First of all, I want them to enjoy the book. Then maybe I hope it makes them think and questions about any number of things about our world.

After reading it, I'm sure they will do both. I know that you mostly write science fiction. Do you have a favorite science fiction writer or novel?

My favorite YA science fiction novel (so far) is FEED by MT Anderson. That’s one of those books that I really wished I had written. I want to be that brilliant.

Yes, I love Feed! Feed is absolutely brilliant, disturbing, and funny all rolled into one. I have to ask, how did you like working for NASA? What did you do?

Loved it! I worked at the Kennedy Space Center for over 10 years. I wrote training videos and developed online instruction, among other things. I know more about nondestructive evaluation of ground support equipment that I really need to know. I loved learning about new things and then breaking the concepts down for the appropriate audience (engineers, public, etc.).

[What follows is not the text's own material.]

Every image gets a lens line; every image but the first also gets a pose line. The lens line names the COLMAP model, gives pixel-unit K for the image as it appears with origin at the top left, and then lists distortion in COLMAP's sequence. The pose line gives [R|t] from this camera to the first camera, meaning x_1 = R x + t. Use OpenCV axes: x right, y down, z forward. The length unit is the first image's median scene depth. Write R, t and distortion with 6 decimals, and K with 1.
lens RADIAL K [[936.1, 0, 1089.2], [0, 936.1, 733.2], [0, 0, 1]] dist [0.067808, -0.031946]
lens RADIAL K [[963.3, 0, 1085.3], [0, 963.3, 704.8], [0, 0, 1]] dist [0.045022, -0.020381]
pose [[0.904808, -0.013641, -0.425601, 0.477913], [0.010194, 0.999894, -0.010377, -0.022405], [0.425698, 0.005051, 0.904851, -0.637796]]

Plus who wouldn’t like to step right outside to see a Shuttle launch? I only quit to pursue my real love, writing my own stuff.

Wow, that sounds amazing! Is there a sequel to Memento Nora? What is next for you?

I’m working on the revisions for the sequel right now. It’s tentatively called The Forgetting Curve and is scheduled to come out in Spring 2012 from Marshall Cavendish.
I'm really looking forward to reading it, Angie. Readers, if you'd like to know more about Angie, please visit her website, blog, Facebook, and on Twitter.  

GIVEAWAY:  Thanks to the sponsors of the Cornucopia of Dystopia Blog Tour, I have 1 copy of the Memento Nora ARC to giveaway plus some mystery swag. To learn more about the details of this giveaway, click here. The giveaway ends April 26th!


4 Responses
  1. Jenny Says:

    Fantastic interview! It's so cool that she worked for NASA - what an amazing experience that must have been! I enjoyed this one and I'm so glad there is a sequel in the works, I like knowing they'll be more to come:)

  2. Thanks, Jenny. I'm really curious about what happens next considering how the book ends.

  3. Alison Says:

    Great interview! I'm looking forward to reading this. I was glad she recommended Persepolis. It was my introduction to graphic novels. I need to read Maus. I also liked American Born Chinese.
    Rummanah - do you find it's easier to get kids to read manga than graphic novels?

  4. Alison: It really depends on the kids. I have some reluctant readers who immediately pick up both manga and graphic novels while others are hesitant, especially with manga- not because of the illustration but reading it from right to left. Honestly, though it depends on what the GN/manga is about and if it's catchy enough to pick up. I've had great success with "Death Note" and "American Born Chinese".